Imagine you have rented an apartment in the east village for 10 years in the 1980s, difficult times for the neighborhood. You have a dog and a cat, though your lease prohibits both. You have a professional but not friendly relationship with your landlord, who visits the building at least once a month.
As the area starts to clean up and housing prices start to go up, you notice your landlord around more often. He hires a crew to re-tile the entryway, repaint the front door, and fix the cracked concrete stoop. Then he sends you an eviction notice, with the cause being that you are harboring pets that are prohibited by your lease.
Really, he’s just trying to get rid of you so he can rent your apartment for more money. Lucky for you, there’s a law that says he can’t.

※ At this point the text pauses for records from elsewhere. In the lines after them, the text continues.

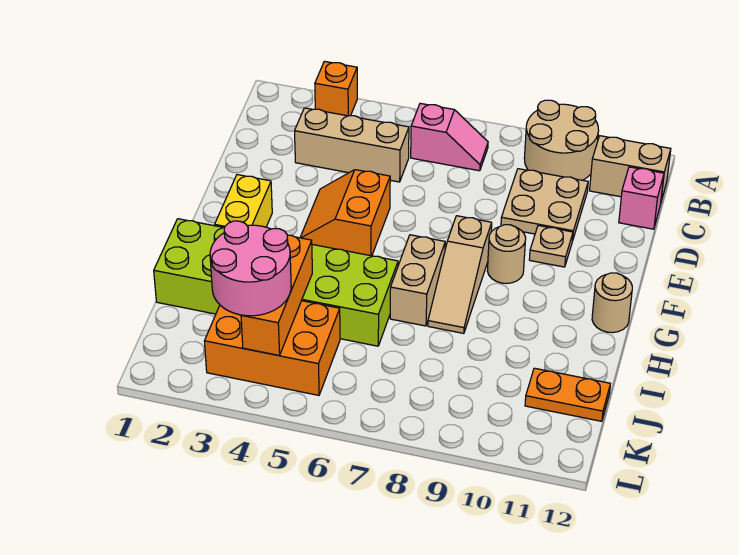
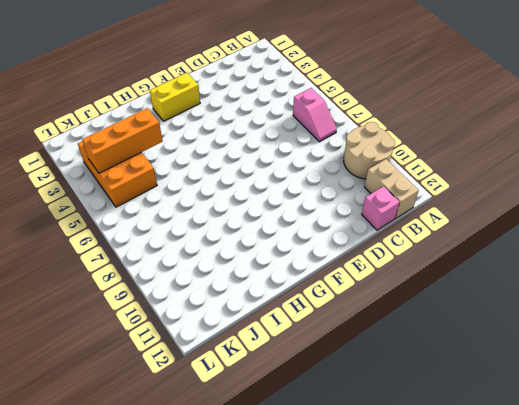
none -> orange 1x1 brick [315,61,357,116]
none -> tan 1x3 brick [295,108,409,182]
none -> tan 2x2 plate [501,169,588,241]

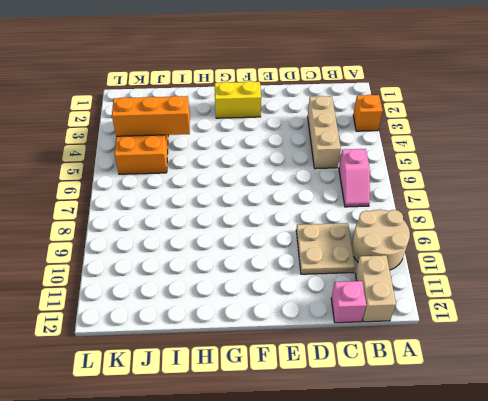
none -> orange 2x2 slope [300,170,390,256]
none -> tan 1x1 plate [529,226,573,267]
none -> tan 1x3 slope [428,216,492,333]

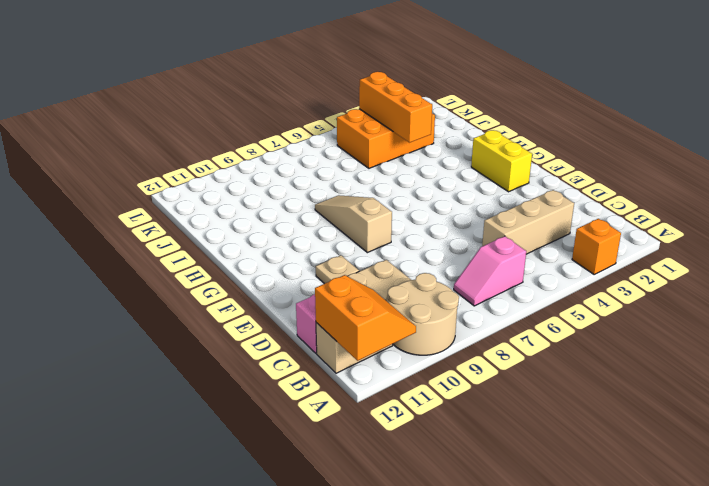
orange 2x2 slope [315,275,416,361] -> orange 2x2 slope moved to [300,170,390,256]
none -> tan 1x1 round brick [487,225,526,283]
none -> tan 1x2 brick [390,235,445,326]
none -> tan 1x1 round brick [592,273,632,333]

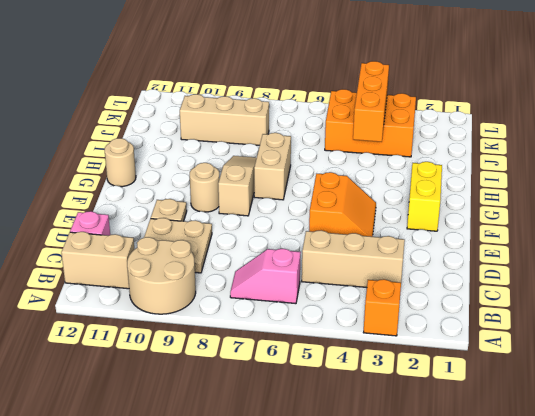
tan 1x3 brick [180,94,269,145] -> none
none -> lime 2x6 brick [154,219,398,346]
none -> orange 1x2 plate [525,368,610,421]
none -> pink 2x2 round brick [210,221,291,316]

In 1983, New York City passed a law to protect tenants from exactly this scenario. The law states that any tenant who lives openly with a pet for 90 days, regardless of what’s in the lease, can not be evicted for that reason. If the landlord knows you have a dog and chooses to do nothing about it, he can’t suddenly turn around and kick you out.
That same law applies to our coop, and is a major reason why, even though we have a strict no-pet policy in our proprietary lease and house rules, there are still so many dogs (and cats, and fish) living at East River. Management needs to take action within 90 days of a tenant bringing home a pet or else lose the authority to do anything about it.
In fact, one of the important cases strengthening New York’s pet law was one that involved Seward Park. In 2002, a dog-owner facing eviction challenged management and won, with the appellate court saying that if porters, security guards, and other coop employees are aware of a pet’s presence, the managing agent does not need to personally be notified within 90 days.
At the time, Seward Park’s no-pet policy was exactly the same as ours is now.